If you are as concerned as I am which I believe you are please join me in a re-newed call for Out of Harms Way for street-level sex trade workersa. This is our only hope in airing the systemic violence which occurs far too often to women involved in society's drug addiction and prostitution subculture.

let me say, that sex workers and drug addicts also have rights. Everyone regardless of social status has the right to life, liberty and security. And if even one individual's rights is stolen than as a society we all lose. Losses will continue to mount up if we do not address this societal inbalance.

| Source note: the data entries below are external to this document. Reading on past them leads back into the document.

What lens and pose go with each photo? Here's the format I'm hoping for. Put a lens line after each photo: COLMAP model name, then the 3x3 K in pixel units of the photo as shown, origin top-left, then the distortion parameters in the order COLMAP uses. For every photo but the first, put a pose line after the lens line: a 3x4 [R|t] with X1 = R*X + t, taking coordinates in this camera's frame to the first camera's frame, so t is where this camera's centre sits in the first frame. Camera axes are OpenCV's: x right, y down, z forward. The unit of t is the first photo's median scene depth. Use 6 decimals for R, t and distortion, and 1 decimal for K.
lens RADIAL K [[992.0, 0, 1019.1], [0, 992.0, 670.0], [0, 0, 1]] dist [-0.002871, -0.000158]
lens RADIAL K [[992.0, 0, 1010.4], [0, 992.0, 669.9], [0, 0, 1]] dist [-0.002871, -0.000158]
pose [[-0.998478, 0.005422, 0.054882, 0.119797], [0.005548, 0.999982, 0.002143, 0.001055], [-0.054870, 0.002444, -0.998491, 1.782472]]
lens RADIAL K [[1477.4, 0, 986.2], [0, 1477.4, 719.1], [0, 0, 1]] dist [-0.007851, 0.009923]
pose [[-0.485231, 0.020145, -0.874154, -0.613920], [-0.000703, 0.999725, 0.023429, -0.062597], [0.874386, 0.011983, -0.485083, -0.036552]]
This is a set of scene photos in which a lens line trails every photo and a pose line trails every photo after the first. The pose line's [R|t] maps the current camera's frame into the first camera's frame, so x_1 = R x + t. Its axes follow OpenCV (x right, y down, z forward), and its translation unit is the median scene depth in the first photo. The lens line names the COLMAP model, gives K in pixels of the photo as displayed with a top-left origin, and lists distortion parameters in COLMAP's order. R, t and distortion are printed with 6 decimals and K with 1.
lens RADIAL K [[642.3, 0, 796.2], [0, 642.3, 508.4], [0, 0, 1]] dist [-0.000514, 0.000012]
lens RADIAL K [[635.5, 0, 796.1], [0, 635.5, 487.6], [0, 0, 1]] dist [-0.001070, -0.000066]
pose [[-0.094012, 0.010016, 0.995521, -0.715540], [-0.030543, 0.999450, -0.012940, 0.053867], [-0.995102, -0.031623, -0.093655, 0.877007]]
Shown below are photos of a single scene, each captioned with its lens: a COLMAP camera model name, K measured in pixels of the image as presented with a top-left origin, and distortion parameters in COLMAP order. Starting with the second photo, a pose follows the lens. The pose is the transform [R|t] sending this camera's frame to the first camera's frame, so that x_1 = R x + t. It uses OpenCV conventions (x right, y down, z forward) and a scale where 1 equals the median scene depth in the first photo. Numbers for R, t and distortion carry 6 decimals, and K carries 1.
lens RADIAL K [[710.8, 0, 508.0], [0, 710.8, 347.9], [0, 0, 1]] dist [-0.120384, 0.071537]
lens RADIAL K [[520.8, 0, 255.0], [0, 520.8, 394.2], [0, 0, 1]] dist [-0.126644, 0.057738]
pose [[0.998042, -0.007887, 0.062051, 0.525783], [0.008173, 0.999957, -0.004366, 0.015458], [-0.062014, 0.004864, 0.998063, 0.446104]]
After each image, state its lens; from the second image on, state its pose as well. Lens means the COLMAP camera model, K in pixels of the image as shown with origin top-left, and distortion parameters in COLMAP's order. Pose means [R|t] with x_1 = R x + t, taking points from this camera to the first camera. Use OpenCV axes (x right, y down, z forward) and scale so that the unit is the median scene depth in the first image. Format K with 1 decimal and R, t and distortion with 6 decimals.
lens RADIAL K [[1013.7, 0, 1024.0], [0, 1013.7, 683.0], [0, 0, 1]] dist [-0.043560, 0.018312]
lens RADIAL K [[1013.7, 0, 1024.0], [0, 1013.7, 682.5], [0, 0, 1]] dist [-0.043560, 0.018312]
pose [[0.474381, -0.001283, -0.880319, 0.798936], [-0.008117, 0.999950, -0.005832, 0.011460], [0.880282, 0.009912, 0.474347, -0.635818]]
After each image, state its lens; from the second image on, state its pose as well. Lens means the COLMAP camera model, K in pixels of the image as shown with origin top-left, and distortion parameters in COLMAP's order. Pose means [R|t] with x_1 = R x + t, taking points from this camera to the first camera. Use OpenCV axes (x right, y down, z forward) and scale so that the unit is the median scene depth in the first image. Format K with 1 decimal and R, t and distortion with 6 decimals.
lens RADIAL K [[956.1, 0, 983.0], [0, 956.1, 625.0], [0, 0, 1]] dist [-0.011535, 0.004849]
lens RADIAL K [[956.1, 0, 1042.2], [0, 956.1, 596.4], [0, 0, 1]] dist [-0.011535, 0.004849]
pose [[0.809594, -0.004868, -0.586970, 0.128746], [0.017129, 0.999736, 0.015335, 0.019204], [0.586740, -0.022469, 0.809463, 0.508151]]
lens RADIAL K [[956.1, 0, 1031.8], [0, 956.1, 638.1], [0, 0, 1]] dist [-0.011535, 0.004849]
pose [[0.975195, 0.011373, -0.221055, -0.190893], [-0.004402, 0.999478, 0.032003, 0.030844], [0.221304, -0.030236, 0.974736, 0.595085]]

We need to come together and speak up for restorative justice. We need to hold all those complicit in the missing/murdered women's cases to account for their actions, and or neglect. This ranges the gambit from law enforcement to those who victimize and murder. None who partaked in Canada's worst serial disorder either through dereliction of duty or oppressor status should have an easy ride. Everyone must be held to public scrutiny and everything must be laid bare on the table. Only when this happens in a timely way, can restorative justice have any chance of gaining the upper hand.

Its time for society to get to the bottom of this rampant rage. Only then will truth and justice triumph over darkness and evil.

Our new Mayor, Sam Sullivan must exercise leadership and strike a Mayor's Task Force on the Sex Trade. Lives are counting on it.